• _Exercise objective_
Restate word for word only the lines running from the one with "Coupe: 2 -> 0" to the end of the data, both ends included. Omit any pictures.

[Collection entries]
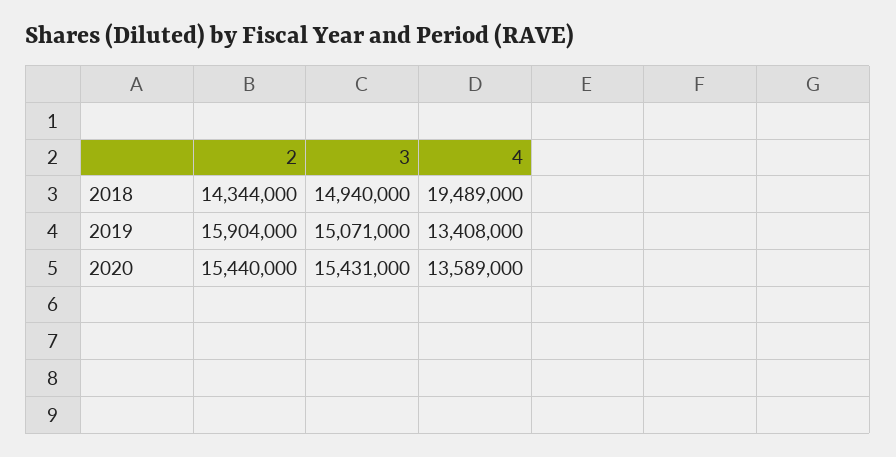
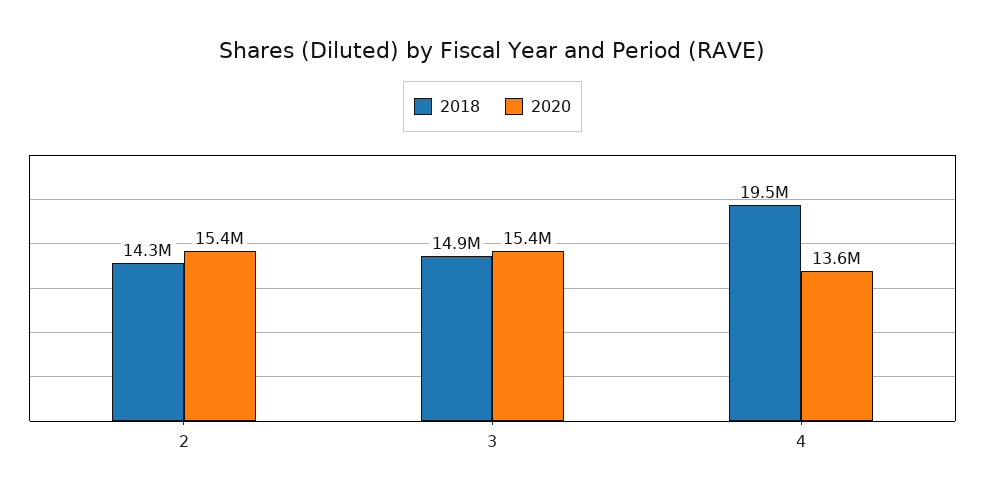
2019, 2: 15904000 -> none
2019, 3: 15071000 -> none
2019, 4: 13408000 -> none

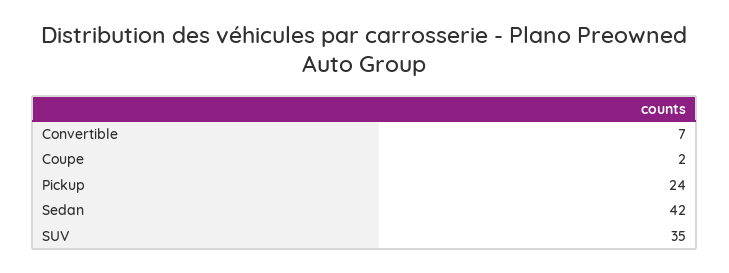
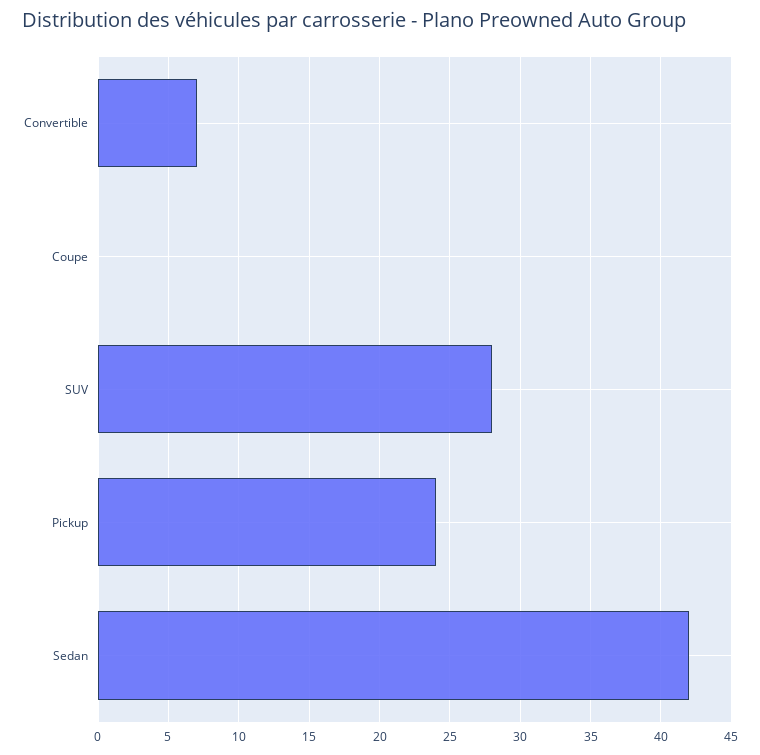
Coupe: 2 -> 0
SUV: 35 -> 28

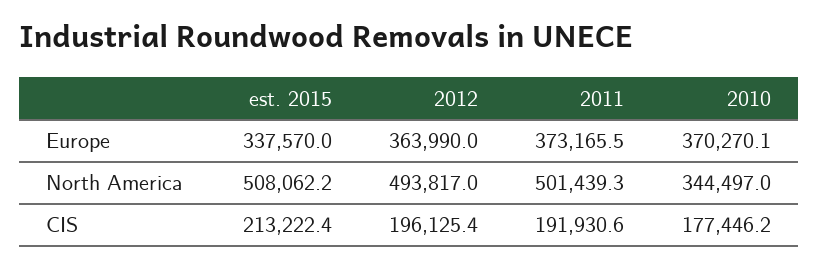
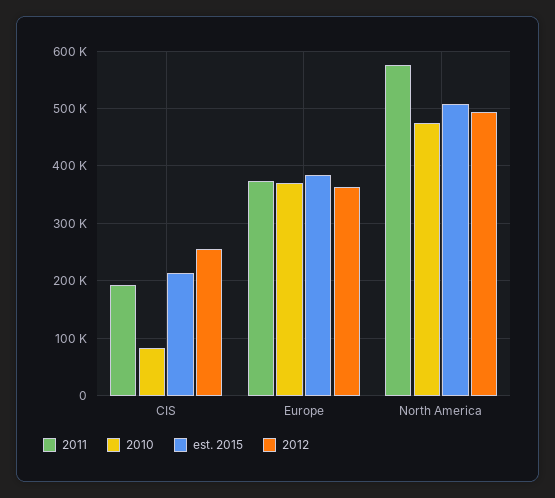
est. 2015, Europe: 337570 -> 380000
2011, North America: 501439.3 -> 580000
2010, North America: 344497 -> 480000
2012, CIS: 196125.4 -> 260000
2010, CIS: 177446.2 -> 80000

• _Your response_
Coupe: 2 -> 0
SUV: 35 -> 28

est. 2015, Europe: 337570 -> 380000
2011, North America: 501439.3 -> 580000
2010, North America: 344497 -> 480000
2012, CIS: 196125.4 -> 260000
2010, CIS: 177446.2 -> 80000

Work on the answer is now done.